COLLECTED MATERIAL:
Content starts

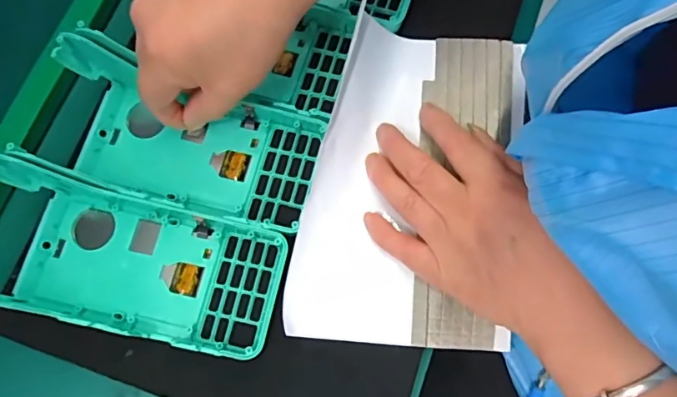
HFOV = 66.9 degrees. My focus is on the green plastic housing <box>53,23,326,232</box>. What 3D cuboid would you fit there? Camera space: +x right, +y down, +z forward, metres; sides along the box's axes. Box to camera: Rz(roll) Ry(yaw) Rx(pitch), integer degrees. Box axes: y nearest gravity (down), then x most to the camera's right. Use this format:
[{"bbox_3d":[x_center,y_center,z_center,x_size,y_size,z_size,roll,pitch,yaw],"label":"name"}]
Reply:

Content ends

Please repeat the data above exactly as it appears, pictures excluded.

HFOV = 66.9 degrees. My focus is on the green plastic housing <box>53,23,326,232</box>. What 3D cuboid would you fit there? Camera space: +x right, +y down, +z forward, metres; sides along the box's axes. Box to camera: Rz(roll) Ry(yaw) Rx(pitch), integer degrees. Box axes: y nearest gravity (down), then x most to the camera's right. Use this format:
[{"bbox_3d":[x_center,y_center,z_center,x_size,y_size,z_size,roll,pitch,yaw],"label":"name"}]
Reply:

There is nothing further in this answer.